Instructions for the task: Where the records below have a line with "mampu", that line is to be copied.

(Items from a data source)

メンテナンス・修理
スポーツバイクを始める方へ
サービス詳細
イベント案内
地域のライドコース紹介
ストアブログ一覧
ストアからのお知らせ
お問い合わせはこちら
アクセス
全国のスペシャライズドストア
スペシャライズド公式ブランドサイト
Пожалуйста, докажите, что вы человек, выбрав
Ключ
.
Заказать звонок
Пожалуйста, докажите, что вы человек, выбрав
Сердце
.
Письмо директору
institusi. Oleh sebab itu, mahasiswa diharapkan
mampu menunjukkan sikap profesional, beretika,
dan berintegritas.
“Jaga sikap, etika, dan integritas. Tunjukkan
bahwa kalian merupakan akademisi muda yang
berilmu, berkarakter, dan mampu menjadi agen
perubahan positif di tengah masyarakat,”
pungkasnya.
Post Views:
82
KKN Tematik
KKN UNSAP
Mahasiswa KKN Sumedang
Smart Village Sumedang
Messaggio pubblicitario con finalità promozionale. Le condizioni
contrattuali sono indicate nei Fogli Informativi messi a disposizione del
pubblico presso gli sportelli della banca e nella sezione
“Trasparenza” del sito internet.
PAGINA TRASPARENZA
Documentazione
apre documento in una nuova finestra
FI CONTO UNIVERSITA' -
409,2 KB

---

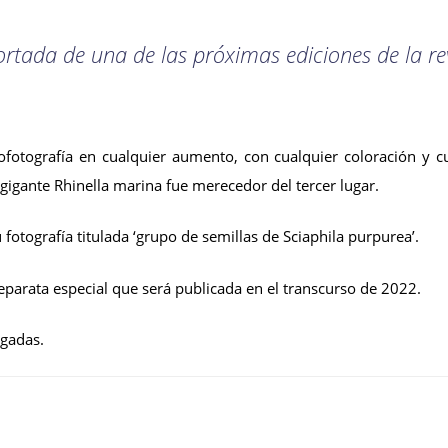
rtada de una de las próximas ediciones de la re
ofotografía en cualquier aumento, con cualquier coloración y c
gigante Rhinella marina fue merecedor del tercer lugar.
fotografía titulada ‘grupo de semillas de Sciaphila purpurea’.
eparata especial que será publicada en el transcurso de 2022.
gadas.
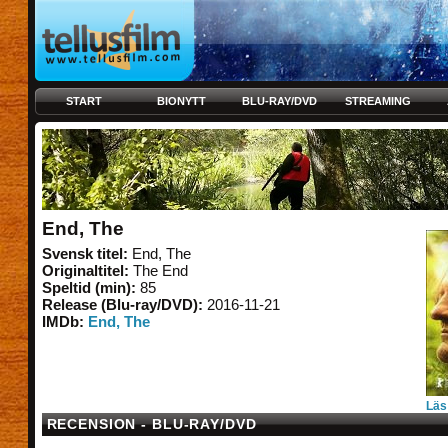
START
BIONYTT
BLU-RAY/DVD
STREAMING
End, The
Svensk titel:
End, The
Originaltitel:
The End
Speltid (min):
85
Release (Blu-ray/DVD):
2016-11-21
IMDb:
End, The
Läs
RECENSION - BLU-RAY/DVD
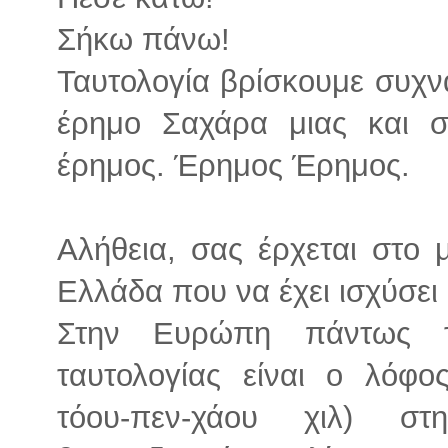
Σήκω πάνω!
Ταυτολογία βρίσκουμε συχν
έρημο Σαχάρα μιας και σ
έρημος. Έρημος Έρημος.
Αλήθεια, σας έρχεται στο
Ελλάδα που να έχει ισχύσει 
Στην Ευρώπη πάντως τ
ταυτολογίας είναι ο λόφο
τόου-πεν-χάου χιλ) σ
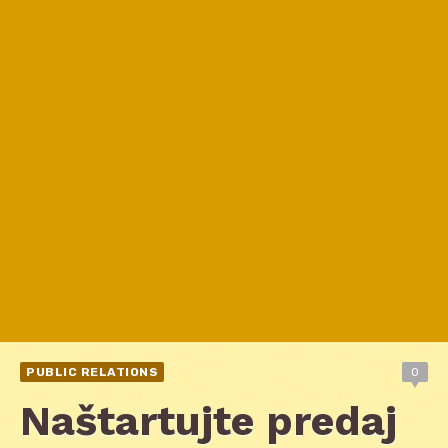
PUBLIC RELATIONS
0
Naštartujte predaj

---

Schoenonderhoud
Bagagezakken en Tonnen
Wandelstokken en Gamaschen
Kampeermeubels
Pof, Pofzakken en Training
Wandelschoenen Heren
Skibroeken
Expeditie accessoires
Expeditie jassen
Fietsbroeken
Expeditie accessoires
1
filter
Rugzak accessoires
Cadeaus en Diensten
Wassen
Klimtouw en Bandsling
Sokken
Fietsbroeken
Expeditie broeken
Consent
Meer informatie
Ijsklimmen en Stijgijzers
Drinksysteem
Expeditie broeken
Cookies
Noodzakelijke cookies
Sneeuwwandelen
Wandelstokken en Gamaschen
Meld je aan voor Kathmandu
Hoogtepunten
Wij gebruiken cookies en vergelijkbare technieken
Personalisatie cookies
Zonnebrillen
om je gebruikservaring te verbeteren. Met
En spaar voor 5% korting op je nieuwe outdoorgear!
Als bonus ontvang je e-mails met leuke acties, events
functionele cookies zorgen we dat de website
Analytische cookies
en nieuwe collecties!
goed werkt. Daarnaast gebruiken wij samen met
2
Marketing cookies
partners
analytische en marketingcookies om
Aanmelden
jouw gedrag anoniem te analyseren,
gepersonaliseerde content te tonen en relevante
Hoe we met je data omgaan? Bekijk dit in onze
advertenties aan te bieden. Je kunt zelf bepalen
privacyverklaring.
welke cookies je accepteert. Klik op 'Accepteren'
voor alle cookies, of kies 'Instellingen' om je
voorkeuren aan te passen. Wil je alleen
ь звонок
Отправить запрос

Exercise result:
mampu menunjukkan sikap profesional, beretika,
berilmu, berkarakter, dan mampu menjadi agen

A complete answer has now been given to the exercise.